[PROBLEM DESCRIPTION] Each line in the records below, from the one that contains "52: (226, 207)" to the one that contains "71: (167, 156)", should be reproduced exactly, the first and last included.

Start of Block

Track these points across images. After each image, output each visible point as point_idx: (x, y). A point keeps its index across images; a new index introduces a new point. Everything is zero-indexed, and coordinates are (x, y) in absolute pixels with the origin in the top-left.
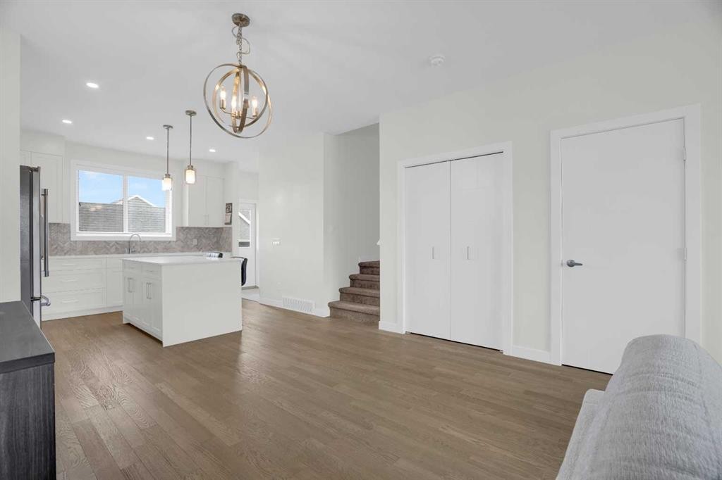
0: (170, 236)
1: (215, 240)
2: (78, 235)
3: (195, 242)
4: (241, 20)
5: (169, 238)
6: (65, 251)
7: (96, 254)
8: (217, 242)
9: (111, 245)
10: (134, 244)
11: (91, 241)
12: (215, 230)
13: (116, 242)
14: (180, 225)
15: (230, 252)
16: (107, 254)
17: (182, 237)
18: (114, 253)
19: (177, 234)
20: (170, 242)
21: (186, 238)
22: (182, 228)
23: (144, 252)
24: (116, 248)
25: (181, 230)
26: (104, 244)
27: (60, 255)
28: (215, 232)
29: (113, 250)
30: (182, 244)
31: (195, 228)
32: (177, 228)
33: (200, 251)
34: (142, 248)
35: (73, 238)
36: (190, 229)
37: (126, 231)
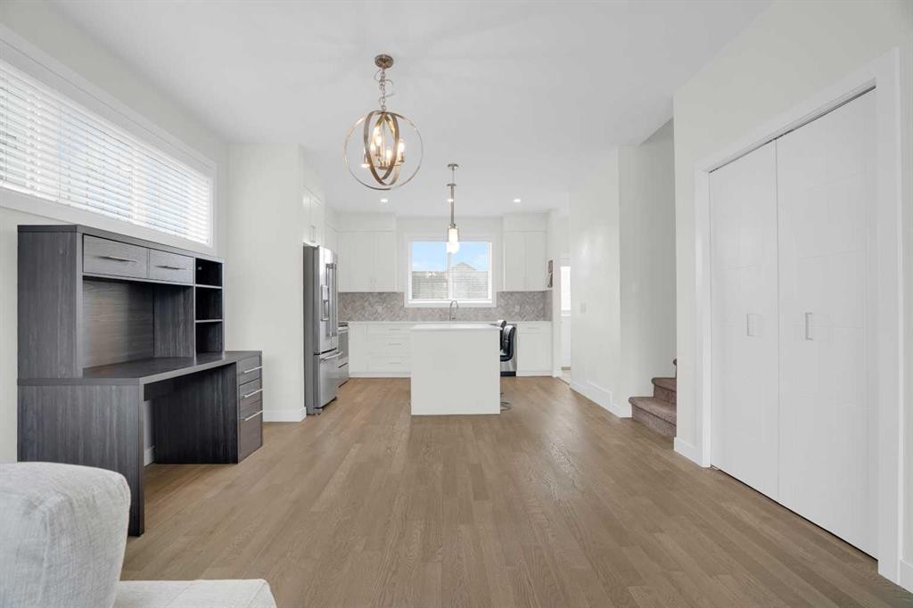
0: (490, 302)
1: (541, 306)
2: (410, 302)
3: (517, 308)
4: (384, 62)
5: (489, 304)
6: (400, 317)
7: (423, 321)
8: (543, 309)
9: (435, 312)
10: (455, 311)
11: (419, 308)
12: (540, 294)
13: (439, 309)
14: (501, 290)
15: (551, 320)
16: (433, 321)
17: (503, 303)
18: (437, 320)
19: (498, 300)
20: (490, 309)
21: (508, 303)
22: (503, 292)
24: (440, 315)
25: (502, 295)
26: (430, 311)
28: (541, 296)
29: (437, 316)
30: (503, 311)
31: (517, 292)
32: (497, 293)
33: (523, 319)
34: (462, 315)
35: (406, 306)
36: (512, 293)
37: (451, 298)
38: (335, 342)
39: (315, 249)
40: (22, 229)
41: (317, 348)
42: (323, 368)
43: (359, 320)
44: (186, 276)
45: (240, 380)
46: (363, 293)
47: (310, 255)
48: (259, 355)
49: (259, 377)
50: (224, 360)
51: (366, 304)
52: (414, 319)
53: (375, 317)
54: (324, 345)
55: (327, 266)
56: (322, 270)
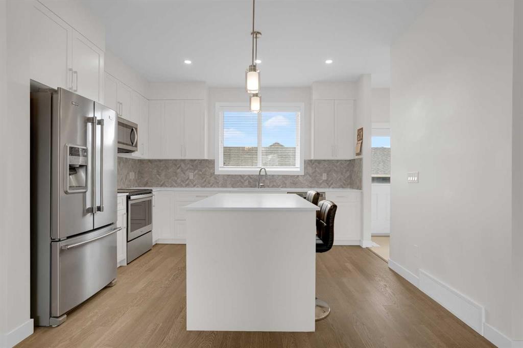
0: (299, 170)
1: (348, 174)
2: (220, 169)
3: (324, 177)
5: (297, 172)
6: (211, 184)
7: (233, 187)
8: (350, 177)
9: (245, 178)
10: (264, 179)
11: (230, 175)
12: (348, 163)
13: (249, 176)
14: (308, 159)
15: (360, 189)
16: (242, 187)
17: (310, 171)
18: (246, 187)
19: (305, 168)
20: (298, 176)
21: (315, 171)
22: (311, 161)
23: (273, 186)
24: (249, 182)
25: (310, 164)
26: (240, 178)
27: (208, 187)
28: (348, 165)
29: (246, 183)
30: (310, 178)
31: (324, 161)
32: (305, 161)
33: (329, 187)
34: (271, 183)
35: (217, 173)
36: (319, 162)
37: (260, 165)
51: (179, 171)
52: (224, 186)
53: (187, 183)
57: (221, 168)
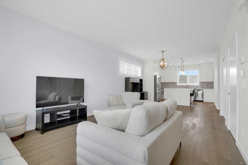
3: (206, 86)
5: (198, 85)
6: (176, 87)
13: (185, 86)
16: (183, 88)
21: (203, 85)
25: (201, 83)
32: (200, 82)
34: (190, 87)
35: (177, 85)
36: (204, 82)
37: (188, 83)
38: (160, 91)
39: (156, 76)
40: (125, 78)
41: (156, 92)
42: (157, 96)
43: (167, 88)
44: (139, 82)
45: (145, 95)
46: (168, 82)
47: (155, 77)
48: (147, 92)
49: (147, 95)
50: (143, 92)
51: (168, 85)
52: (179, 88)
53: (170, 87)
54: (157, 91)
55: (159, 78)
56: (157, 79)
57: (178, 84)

End of Block
Start of Block

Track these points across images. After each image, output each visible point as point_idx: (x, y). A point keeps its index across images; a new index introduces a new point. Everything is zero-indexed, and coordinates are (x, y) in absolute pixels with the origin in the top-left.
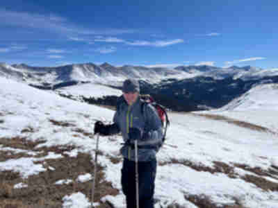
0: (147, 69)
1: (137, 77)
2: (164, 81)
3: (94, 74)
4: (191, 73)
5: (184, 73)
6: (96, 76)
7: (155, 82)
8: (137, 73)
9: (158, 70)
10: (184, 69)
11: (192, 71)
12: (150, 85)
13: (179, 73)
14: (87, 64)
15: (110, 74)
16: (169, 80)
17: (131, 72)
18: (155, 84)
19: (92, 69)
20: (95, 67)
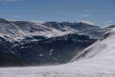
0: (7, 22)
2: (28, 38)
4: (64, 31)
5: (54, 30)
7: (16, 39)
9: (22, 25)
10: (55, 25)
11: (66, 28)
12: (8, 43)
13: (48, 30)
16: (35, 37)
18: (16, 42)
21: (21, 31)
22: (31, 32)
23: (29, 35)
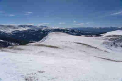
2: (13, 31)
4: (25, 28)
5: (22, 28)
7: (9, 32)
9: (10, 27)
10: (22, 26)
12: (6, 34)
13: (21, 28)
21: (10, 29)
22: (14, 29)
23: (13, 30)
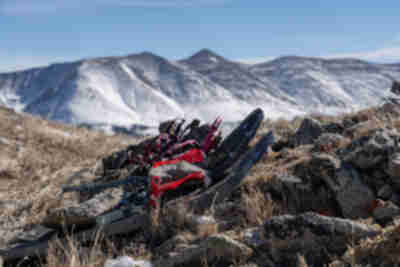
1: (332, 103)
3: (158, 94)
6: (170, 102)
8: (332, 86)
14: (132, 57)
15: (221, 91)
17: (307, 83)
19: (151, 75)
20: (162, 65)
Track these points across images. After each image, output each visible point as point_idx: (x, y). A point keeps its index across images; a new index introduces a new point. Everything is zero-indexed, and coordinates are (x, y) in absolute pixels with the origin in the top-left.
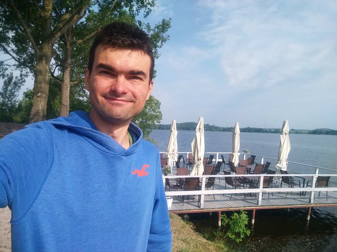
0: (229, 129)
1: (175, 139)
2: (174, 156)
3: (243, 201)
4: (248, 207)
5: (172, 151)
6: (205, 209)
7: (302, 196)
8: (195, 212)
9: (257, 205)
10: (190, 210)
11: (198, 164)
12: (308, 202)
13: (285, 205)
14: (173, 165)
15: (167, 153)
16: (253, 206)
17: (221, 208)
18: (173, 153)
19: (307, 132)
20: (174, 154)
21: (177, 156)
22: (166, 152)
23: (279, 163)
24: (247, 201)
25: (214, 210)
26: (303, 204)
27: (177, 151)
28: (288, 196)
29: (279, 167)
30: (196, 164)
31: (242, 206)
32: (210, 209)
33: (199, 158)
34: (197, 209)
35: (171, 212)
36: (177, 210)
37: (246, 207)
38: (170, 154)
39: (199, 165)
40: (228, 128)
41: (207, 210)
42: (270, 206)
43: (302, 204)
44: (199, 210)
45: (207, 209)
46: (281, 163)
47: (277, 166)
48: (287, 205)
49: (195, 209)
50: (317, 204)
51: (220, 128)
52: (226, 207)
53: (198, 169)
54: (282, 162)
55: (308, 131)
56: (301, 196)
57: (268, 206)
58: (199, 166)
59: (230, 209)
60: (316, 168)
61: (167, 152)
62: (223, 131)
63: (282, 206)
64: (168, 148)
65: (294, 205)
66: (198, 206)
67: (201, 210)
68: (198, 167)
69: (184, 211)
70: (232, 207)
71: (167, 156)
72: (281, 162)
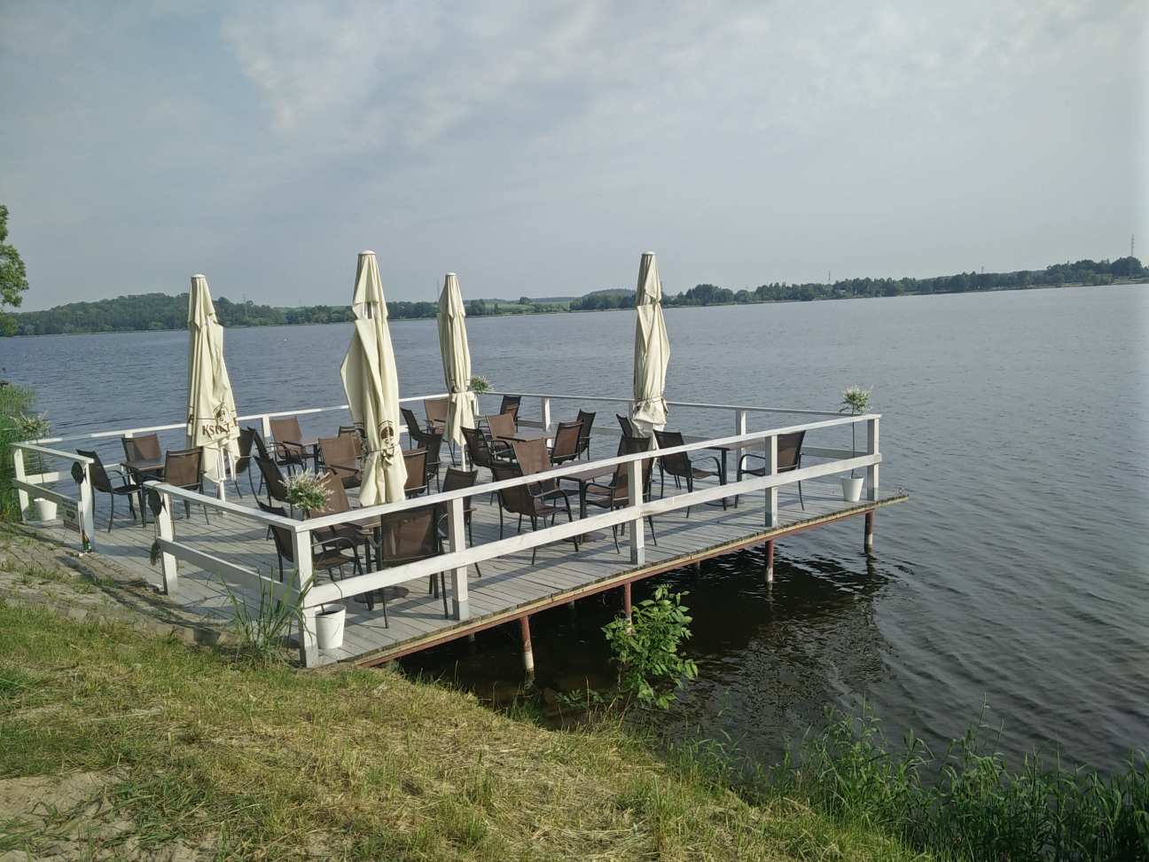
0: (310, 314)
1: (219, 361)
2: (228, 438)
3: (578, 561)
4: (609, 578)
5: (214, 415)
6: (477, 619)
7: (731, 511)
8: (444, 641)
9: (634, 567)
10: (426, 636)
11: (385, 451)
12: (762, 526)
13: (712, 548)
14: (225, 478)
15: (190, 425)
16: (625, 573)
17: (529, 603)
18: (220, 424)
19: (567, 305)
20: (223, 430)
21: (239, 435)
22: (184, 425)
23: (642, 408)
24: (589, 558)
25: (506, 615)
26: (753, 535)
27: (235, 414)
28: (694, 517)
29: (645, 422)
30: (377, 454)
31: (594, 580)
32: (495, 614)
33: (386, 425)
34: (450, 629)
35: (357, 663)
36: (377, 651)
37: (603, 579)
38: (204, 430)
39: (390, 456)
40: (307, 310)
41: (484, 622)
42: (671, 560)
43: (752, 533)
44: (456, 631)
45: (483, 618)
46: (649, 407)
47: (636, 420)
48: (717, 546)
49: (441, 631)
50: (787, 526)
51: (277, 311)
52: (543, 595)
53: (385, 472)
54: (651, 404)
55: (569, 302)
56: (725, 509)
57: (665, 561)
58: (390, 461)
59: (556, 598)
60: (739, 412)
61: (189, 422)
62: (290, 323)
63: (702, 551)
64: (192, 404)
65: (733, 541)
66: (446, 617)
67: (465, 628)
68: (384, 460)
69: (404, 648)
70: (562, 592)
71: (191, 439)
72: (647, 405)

End of Block

[OUTPUT FOR THIS EXERCISE]
52: (226, 207)
53: (198, 169)
54: (282, 162)
55: (308, 131)
56: (301, 196)
57: (268, 206)
58: (199, 166)
59: (230, 209)
60: (316, 168)
61: (167, 152)
62: (223, 131)
63: (282, 206)
64: (168, 148)
65: (294, 205)
66: (198, 206)
67: (201, 210)
68: (198, 167)
69: (184, 211)
70: (232, 207)
71: (167, 156)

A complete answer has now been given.